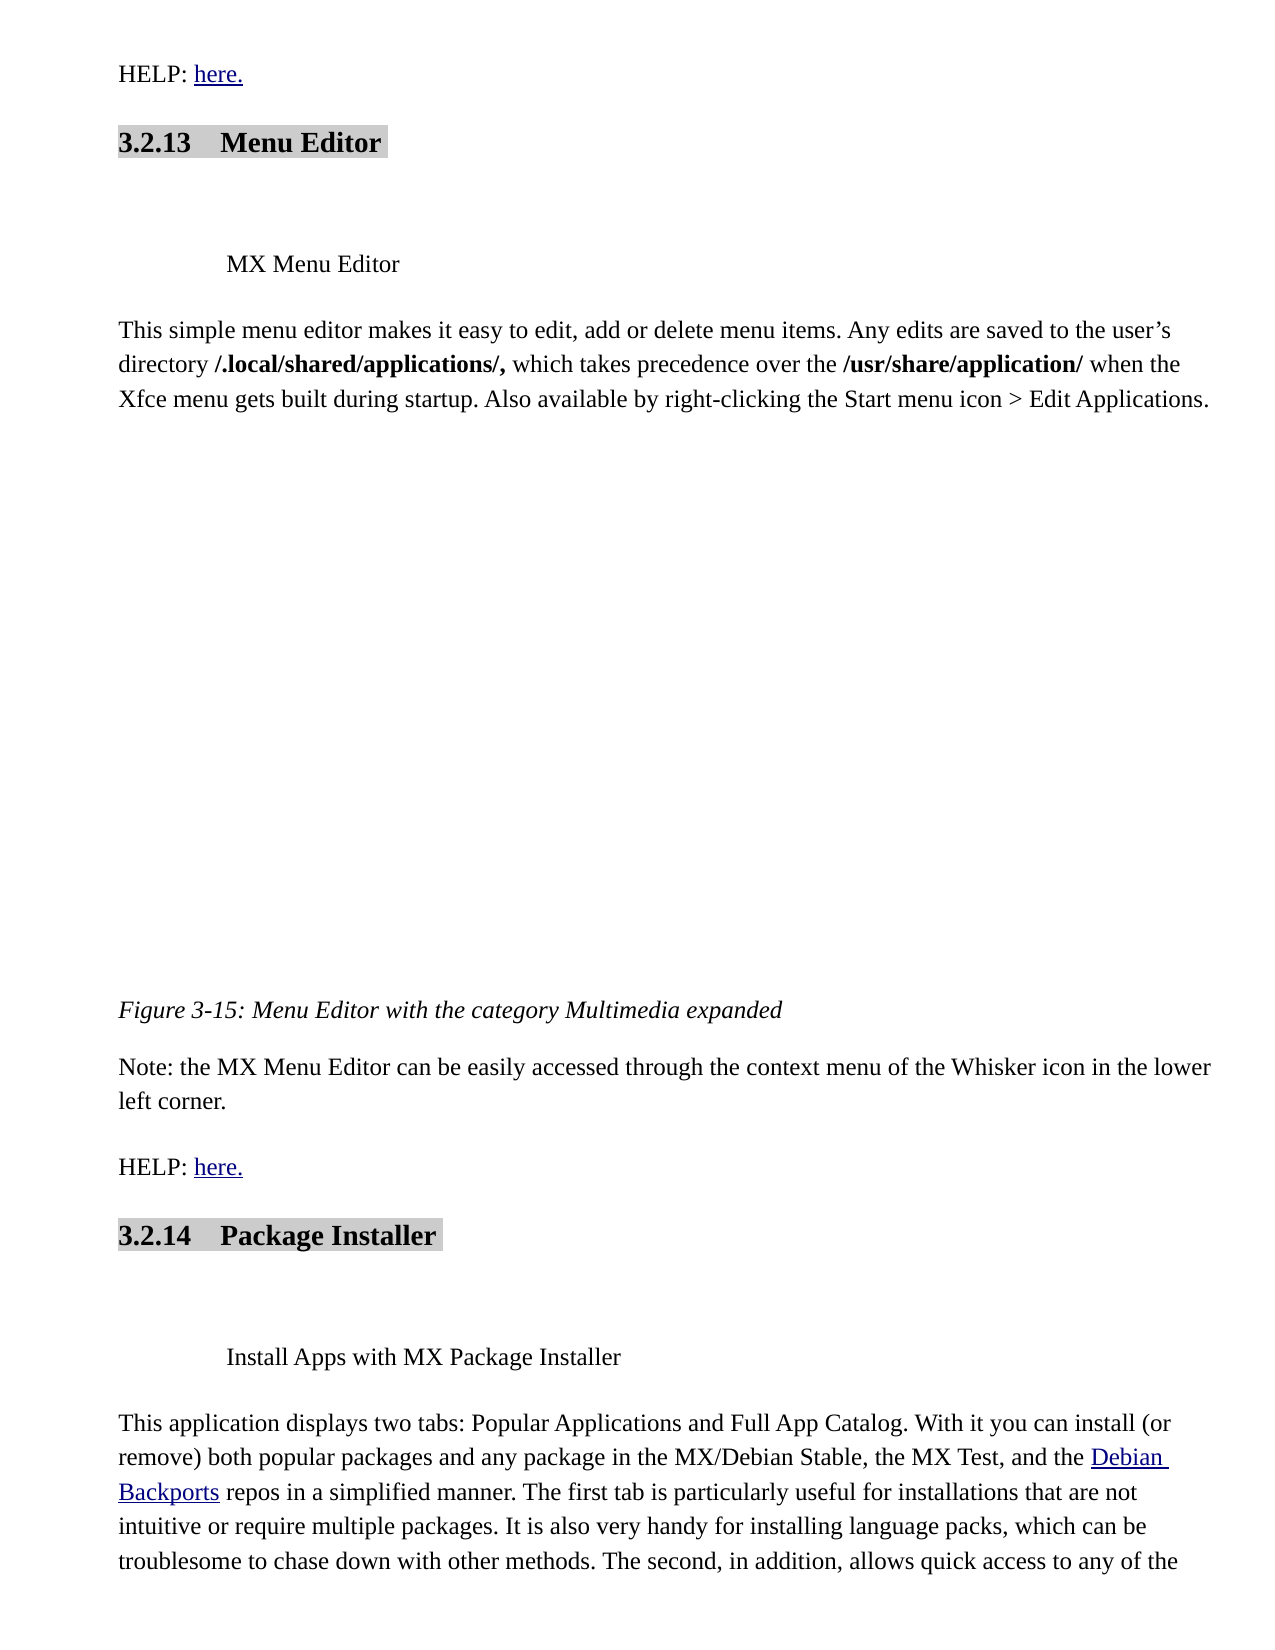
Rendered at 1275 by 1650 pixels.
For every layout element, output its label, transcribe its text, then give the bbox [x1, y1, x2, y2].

text Figure 3-15: Menu Editor with the category Multimedia expanded [118, 995, 1216, 1024]
text This simple menu editor makes it easy to edit, add or delete menu items. Any edits are saved to the user’s directory /.local/shared/applications/, which takes precedence over the /usr/share/application/ when the Xfce menu gets built during startup. Also available by right-clicking the Start menu icon > Edit Applications. [118, 315, 1216, 412]
text MX Menu Editor [118, 189, 1216, 278]
subtitle 3.2.13 Menu Editor [388, 125, 1216, 158]
text This application displays two tabs: Popular Applications and Full App Catalog. With it you can install (or remove) both popular packages and any package in the MX/Debian Stable, the MX Test, and the Debian Backports repos in a simplified manner. The first tab is particularly useful for installations that are not intuitive or require multiple packages. It is also very handy for installing language packs, which can be troublesome to chase down with other methods. The second, in addition, allows quick access to any of the [118, 1408, 1216, 1574]
text HELP: here. [118, 59, 1216, 88]
text Note: the MX Menu Editor can be easily accessed through the context menu of the Whisker icon in the lower left corner. [118, 1052, 1216, 1115]
subtitle 3.2.14 Package Installer [443, 1218, 1216, 1251]
text HELP: here. [118, 1152, 1216, 1181]
text Install Apps with MX Package Installer [118, 1283, 1216, 1371]
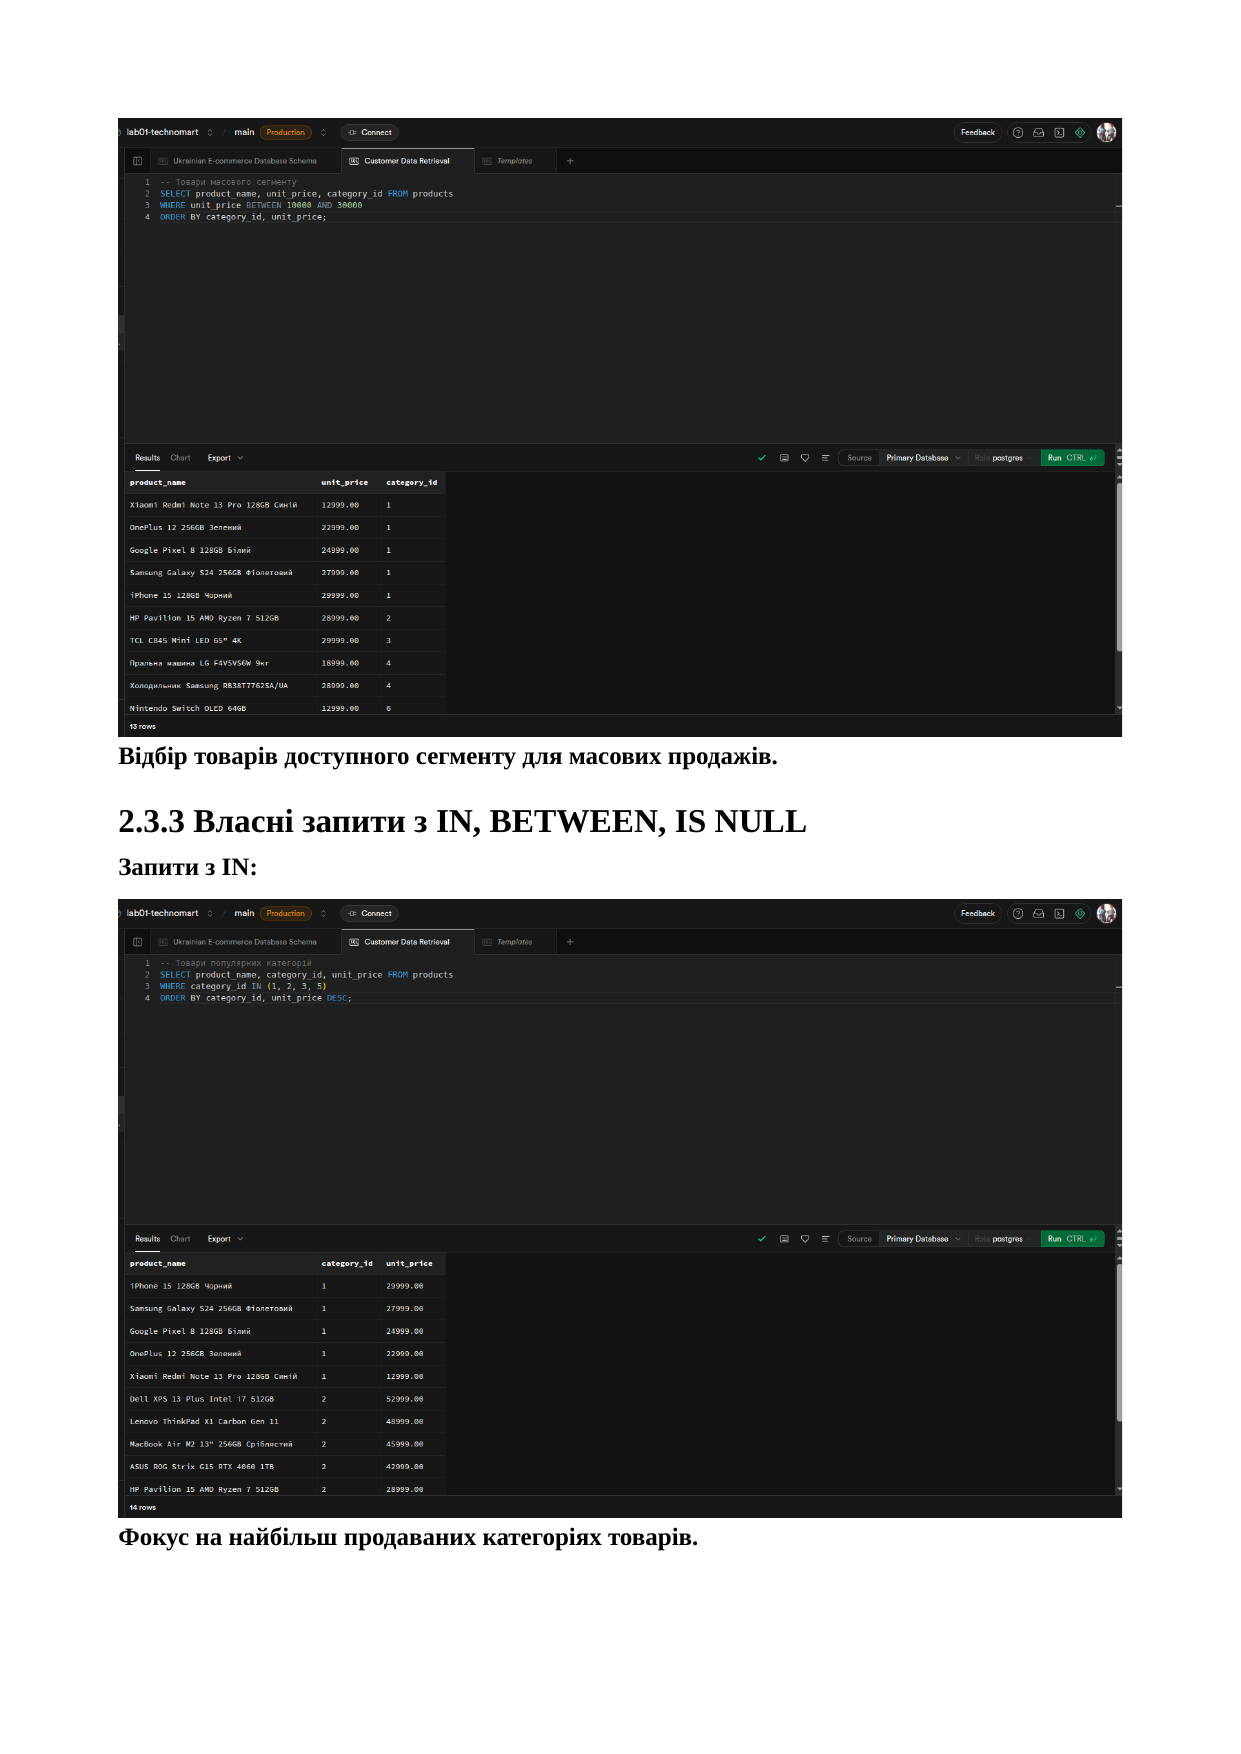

====

→ TO BE DONE:
Retype the rows above word for word, starting at the first line of text and stopping after the line that contains "For every layout". Leave out the pictures.

→ ANSWER TO THIS EXERCISE:
Rendered at 1275 by 1650 pixels.
For every layout element, output its label, transcribe its text, then give the bbox [x1, y1, x2, y2].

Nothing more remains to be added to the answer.